Earlier I posted about the Vatican’s recent statement regarding the liceity of using vaccines derived, ultimately, as a fruit of one or more abortions:
The document concludes that is our right to abstain from these vaccines if we can, but we may, licitly, temporarily have recourse to them in the face of "the danger of favouring the spread of the pathological agent."
So if there is no alternative, in the face of risk, it is permitted to use the vaccine, which is a passive material cooperation with evil.
But it must not be just ANY risk that allows us to cooperate with evil. It must
be a PROPORTIONATE risk.
What is the proportionate risk that would allow us to cooperate with the evil of
abortion by providing a market for vaccines developed as a fruit of abortion?
My children are breastfed, do not go to school or day care, and are generally healthy.
They are at low risk of contracting most of the illnesses that vaccination prevents
and, I might add, are at low risk of spreading them because they are not in contact
with large numbers of other children on a daily basis.
Perhaps this is only so because so many others are vaccinated. I appreciate that.
It complicates the moral calculus, though, or at least it renders it distinctly
nonlinear. If the risk is low, there is less justification to use the vaccines
because the risk is perhaps not proportionate. But if fewer people use the vaccines,
there will be more risk and the risk level may rise to the point where it becomes
proportionate.
Also, recall that avoiding vaccination does not guarantee catching the disease,
nor does becoming vaccinated guarantee avoiding it. The choice not to vaccinate
is really the choice to take a somewhat greater risk of catching the disease (and
to avoid entirely any risk from the vaccine itself)—the risk whose "proportionateness"
we are evaluating is the difference between the risk of the two choices. If the
disease is not likely to be maiming or fatal, perhaps avoiding that danger is not
actually important enough to warrant the remote cooperation with evil.
Rubella is a tricky example. The one receiving the vaccintion is not the one who gets
the benefit. The population is vaccinated in order to lessen the risk of wild
rubella to unborn babies of pregnant women whose immunity may have worn off. But
I suggest that we don’t have a moral obligation to vaccinate.
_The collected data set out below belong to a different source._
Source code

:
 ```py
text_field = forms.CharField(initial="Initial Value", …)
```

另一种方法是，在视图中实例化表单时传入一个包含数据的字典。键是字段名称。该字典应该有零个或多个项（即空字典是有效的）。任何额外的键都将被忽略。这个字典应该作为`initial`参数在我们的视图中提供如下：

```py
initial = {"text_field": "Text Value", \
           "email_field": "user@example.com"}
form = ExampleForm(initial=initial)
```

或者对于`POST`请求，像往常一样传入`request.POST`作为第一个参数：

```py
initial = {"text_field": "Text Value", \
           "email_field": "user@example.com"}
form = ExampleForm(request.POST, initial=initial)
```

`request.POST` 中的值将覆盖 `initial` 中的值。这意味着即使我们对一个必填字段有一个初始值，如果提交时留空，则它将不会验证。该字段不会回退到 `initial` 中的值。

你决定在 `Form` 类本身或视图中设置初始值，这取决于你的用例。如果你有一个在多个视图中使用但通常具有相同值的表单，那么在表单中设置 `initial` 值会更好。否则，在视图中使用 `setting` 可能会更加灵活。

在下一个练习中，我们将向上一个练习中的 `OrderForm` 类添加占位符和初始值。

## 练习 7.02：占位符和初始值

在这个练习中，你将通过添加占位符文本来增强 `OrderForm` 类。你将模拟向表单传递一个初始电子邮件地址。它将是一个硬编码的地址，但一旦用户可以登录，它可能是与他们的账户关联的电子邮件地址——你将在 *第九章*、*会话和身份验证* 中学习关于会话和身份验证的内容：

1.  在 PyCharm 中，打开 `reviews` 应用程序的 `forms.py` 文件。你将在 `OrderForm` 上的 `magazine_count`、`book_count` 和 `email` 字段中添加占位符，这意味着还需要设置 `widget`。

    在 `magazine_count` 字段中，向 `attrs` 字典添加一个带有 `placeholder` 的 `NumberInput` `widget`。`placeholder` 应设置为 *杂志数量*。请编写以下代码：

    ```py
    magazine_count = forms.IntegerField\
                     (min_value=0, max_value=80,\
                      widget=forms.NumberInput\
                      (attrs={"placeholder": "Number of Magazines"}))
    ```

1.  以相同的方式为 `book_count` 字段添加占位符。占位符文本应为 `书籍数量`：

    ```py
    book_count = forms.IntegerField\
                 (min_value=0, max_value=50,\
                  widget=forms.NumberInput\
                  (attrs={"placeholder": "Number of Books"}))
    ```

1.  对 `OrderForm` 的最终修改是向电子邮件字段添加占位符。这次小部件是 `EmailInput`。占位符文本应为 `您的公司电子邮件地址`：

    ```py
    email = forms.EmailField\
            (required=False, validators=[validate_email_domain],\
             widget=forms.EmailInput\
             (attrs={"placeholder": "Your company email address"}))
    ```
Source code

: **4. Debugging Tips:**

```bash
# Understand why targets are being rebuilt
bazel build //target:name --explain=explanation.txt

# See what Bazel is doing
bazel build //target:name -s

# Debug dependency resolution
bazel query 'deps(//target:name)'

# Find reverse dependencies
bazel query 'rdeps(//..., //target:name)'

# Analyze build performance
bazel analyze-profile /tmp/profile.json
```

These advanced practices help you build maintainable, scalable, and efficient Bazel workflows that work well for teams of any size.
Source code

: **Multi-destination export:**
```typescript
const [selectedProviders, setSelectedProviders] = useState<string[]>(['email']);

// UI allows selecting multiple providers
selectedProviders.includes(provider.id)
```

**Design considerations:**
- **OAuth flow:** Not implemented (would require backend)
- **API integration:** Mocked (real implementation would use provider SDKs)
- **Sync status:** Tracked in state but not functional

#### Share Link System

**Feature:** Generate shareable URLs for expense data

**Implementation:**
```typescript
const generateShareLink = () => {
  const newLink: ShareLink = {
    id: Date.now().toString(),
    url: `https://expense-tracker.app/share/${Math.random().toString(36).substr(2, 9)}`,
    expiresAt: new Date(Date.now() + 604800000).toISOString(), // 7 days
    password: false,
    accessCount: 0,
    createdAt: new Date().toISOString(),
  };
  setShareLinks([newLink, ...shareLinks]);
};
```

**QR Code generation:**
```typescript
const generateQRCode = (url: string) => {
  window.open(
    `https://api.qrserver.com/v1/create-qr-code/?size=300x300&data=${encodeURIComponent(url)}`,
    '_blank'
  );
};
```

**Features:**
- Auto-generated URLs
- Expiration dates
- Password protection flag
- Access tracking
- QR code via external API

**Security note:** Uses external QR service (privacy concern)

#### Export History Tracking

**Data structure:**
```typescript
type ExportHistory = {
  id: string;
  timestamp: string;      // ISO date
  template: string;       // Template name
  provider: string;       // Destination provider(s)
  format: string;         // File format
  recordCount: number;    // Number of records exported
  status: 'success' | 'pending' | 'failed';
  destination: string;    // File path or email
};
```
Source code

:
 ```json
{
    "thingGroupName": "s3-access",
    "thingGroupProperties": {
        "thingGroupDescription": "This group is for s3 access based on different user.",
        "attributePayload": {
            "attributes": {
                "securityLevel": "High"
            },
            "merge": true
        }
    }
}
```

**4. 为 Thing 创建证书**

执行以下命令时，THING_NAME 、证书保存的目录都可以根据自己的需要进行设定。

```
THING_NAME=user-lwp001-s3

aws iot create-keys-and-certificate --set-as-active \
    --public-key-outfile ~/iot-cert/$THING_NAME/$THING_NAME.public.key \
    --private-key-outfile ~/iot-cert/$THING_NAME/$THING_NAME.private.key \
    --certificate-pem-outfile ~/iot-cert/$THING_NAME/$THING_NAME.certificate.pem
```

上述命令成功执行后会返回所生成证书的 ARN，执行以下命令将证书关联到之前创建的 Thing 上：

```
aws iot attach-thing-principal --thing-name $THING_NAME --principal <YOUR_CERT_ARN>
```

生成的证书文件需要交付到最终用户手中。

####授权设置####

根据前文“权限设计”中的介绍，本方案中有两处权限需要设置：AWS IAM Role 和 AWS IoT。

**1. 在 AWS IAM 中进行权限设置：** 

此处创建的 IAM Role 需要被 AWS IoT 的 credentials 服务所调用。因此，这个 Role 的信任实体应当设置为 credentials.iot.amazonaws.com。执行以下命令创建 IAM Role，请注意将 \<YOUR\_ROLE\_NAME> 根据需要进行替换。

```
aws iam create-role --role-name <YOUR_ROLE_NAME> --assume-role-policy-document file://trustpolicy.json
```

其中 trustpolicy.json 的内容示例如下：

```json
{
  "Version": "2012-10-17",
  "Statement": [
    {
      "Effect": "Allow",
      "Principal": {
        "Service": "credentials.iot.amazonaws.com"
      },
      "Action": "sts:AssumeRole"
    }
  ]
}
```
The natural state
of the human being is unvaccinated; if there were no rubella shot, we would not consider
it a sin to allow our apparently healthy young children to be in contact with pregnant
women. (Sick ones are a different story of course.) The pregnant woman has to bear
the responsibility of avoiding rubella, ultimately.
The line between a risk that is insufficiently high to justify cooperation with
this evil, and a risk that is sufficiently high, is difficult to draw and quite
subjective. Here is how I would draw it for a "generic" disease (bearing
in mind that different diseases carry different risks):
– If I had no choice but to place my child in day care, I would consider the risk
of epidemic high enough to justify vaccinating my child for the common good of the
other children in the day care.
– If my young daughter reached puberty and a rubella titre test showed she had
no immunity to rubella, I would consider it justified to vaccinate her for rubella
to protect any unborn child she might conceive in the future. (Why puberty? Is
that permission to have sex so she can get pregnant? No, it’s because when she
gets older I can’t *make* her get vaccinated, and there is a small but present risk
of rape.) After all, catching rubella in the wild as a young person develops immunity
without any moral problems at all—and that makes it a viable "alternative
to the vaccine."
– I would consider it justified to vaccinate either daughters or sons at puberty
for any serious sexually transmitted disease for which there might exist a vaccine
that is a fruit of abortion. Again, this is because when they are older I cannot
make them get vaccinated, any more than I can make them not have premarital sex
when they are adults, and there is a small but present risk of rape. (Whether this
is well- or ill-advised as a matter of parental prudence is another argument—I’m
writing here about the proportionate risk).
– If I had a child with a known compromised immune system, or some other condition
that made the risk of serious complications from the disease highly likely, I would
consider the risk justified enough to vaccinate that child and probably the rest
of the family.
– If my child was known to have been exposed to a disease and a vaccination could
prevent it from developing, I would consider the risk high enough to justify the
cooperation with abortion.
But in the absence of these circumstances, it seems hard to justify the cooperation with abortion by providing a market for the vaccines.